This module implements type-checking for all of the following types...

Any

Accepts any Perl value.

Bool

Accepts any Perl value that can be used as a boolean. So effectively: any Perl value (just like Any).

This type exists mainly to allow you to be more specific about using a value as a boolean.

Undef

Accepts any value that is undefined. In other words, only the value undef.

Def

Accepts any value that is defined. That is, any value except undef.

Value

Accepts any value is defined...but not a reference. For example: 7 or 0x093FA3D7 or 'word'.

Num

Accepts any value that is defined and also something for which Scalar::Util::looks_like_number() returns true.

However, unlike looks_like_number(), this type does not accept the special value 'NaN'. (I mean, what part of "not a number" does that function not understand???)

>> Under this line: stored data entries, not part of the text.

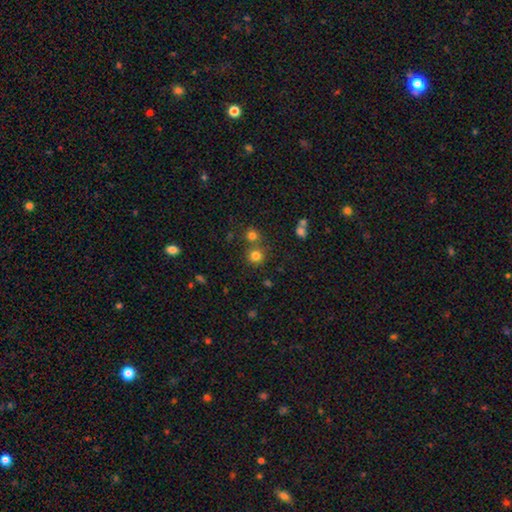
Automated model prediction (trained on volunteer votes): Q: Smooth or featured?
A: smooth (77%); runner-up: star or artifact (17%)
Q: How rounded?
A: round (91%); runner-up: in between (8%)
Q: Merging?
A: none (69%); runner-up: merger (21%)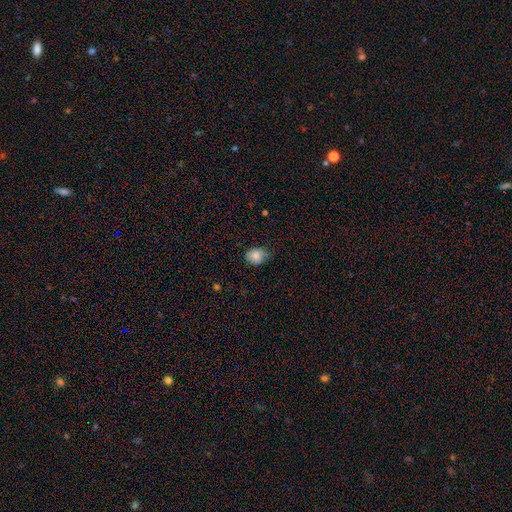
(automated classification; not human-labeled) This is clearly a smooth galaxy (85%). How rounded: possibly in between (51%). Merging: likely none (67%).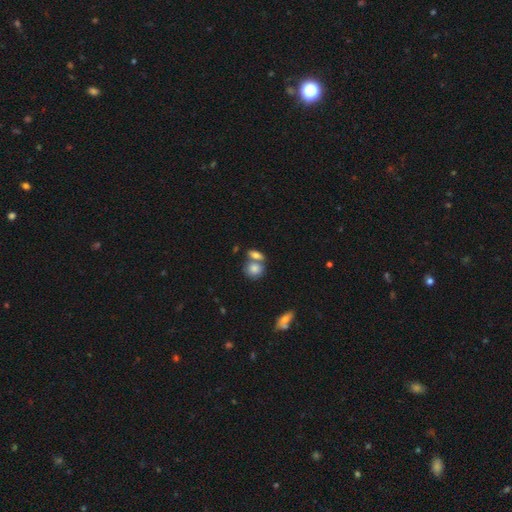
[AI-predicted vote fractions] A smooth galaxy with no disk features (76%) that is in between round and cigar-shaped (63%). Merging: merger (44%).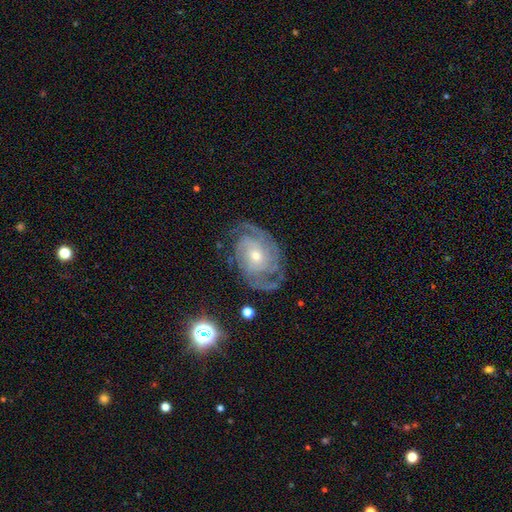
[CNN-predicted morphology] The model was most divided on "spiral arm count": 3: 29%, 2: 28%, can't tell: 19%, 4: 12%, more than 4: 6%, 1: 6%. More confident: spiral arms — yes (97%); edge-on disk — no (97%); smooth or featured — featured or disk (89%); merging — none (73%); bar — no (68%); spiral winding — tight (63%); bulge size — small (53%).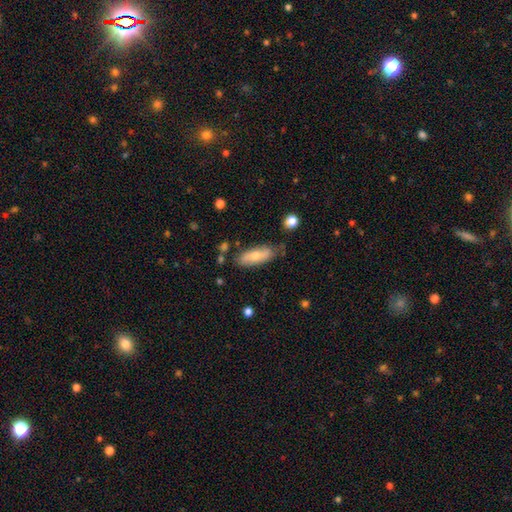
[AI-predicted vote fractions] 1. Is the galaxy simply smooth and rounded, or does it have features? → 66% smooth, 28% featured or disk, 6% star or artifact.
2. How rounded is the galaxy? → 70% in between, 27% cigar-shaped, 3% round.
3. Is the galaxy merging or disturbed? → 71% none, 20% minor disturbance, 5% merger, 4% major disturbance.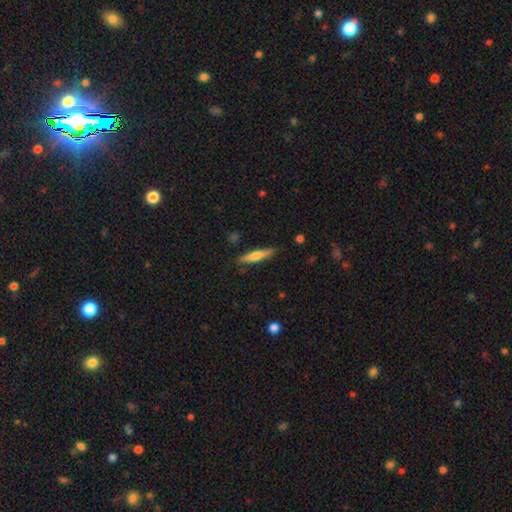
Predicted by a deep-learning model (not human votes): Q: Smooth or featured?
A: smooth (55%); runner-up: featured or disk (39%)
Q: How rounded?
A: cigar-shaped (88%); runner-up: in between (11%)
Q: Merging?
A: none (87%); runner-up: minor disturbance (10%)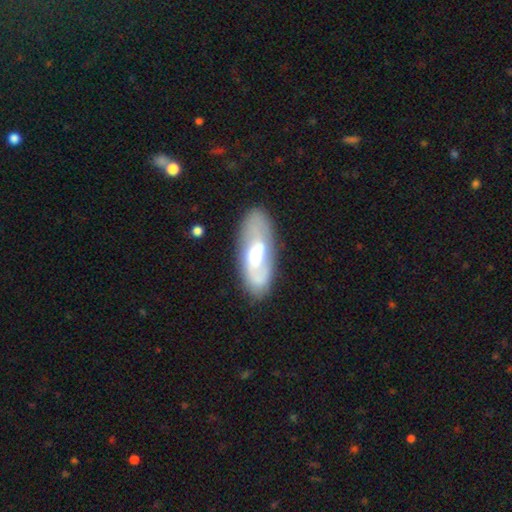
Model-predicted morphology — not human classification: featured or disk 59%, smooth 35%, star or artifact 6%. Down the decision tree: edge-on disk — no (88%); bar — no (48%); spiral arms — yes (73%); bulge size — moderate (56%); merging — none (74%).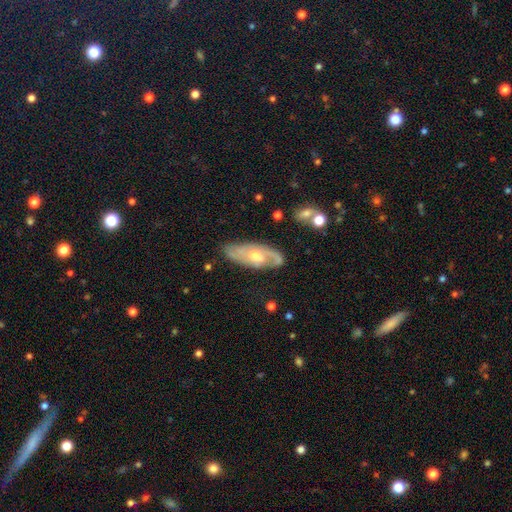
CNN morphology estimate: Q: Smooth or featured?
A: featured or disk (75%); runner-up: smooth (18%)
Q: Edge-on disk?
A: no (86%); runner-up: yes (14%)
Q: Bar?
A: no (64%); runner-up: weak (31%)
Q: Spiral arms?
A: yes (88%); runner-up: no (12%)
Q: Spiral winding?
A: medium (43%); runner-up: tight (38%)
Q: Spiral arm count?
A: 2 (56%); runner-up: can't tell (25%)
Q: Bulge size?
A: moderate (60%); runner-up: small (31%)
Q: Merging?
A: none (71%); runner-up: minor disturbance (20%)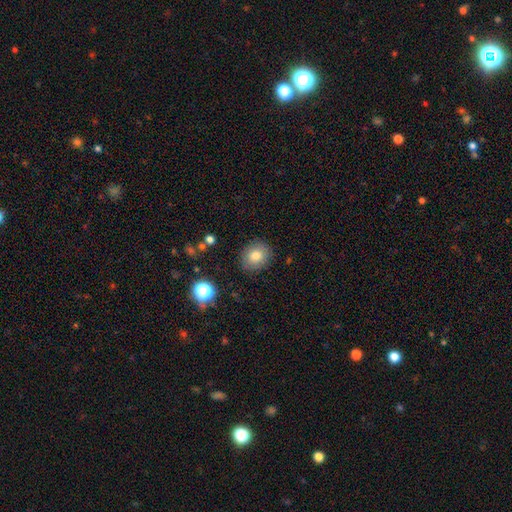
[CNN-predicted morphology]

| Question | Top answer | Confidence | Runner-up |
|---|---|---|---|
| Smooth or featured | smooth | 78% | star or artifact (11%) |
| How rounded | round | 71% | in between (28%) |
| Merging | none | 86% | minor disturbance (9%) |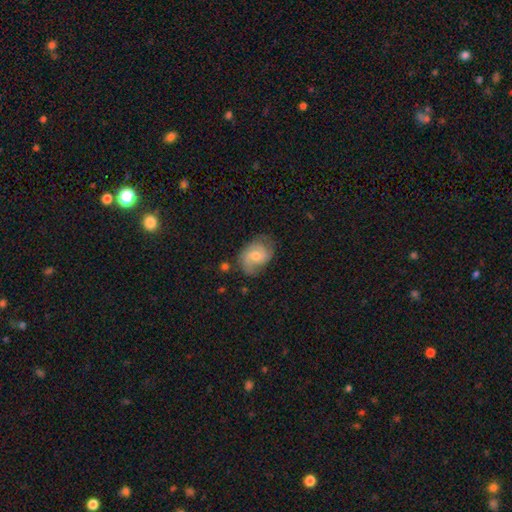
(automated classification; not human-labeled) The model was most divided on "bulge size": moderate: 53%, small: 40%, large: 3%, none: 3%, dominant: 1%. More confident: edge-on disk — no (97%); spiral arms — yes (86%); merging — none (62%); smooth or featured — featured or disk (56%); bar — no (54%).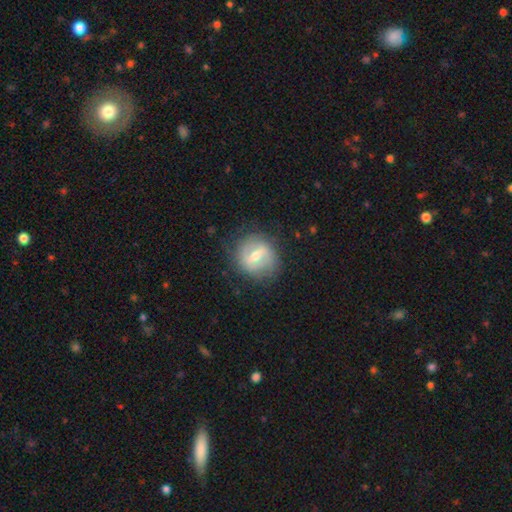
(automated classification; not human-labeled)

Note that this type does accept other special values like "Inf"/"Infinity", as well as objects with numeric overloadings.

Int

Accepts any value for which Scalar::Util::looks_like_number() returns true and which also matches the regex:

/
   \A
   \s*                     # optional leading space
   [+-]?                   # optional sign
   (?:                     # either...
       \d++                #     digits
       (\.0*)?             #     plus optional decimal zeroes
   |                       # or...
       (?i) inf(?:inity)?  #     some "infinity" variant
   )                       #
   \s*                     # optional trailing space
   \Z
/x

Note that this type also accepts objects with numeric overloadings that produce integers.

Str

Accepts any value that is a string, or a non-reference that can be converted to a string (e.g. a number), or any objects with a stringification overloading.

Class

Accepts any value that's a string that is the name of a symbol-table entry containing at least one of: $VERSION, @ISA, or some CODE entry.

In other words, the value must be the name of a package that is plausibly also a class...either because it has a version number, or because it inherits from some other class, or because it has at least one method defined.

Ref and Ref[T]

Accepts any value that is a reference of some kind (including objects).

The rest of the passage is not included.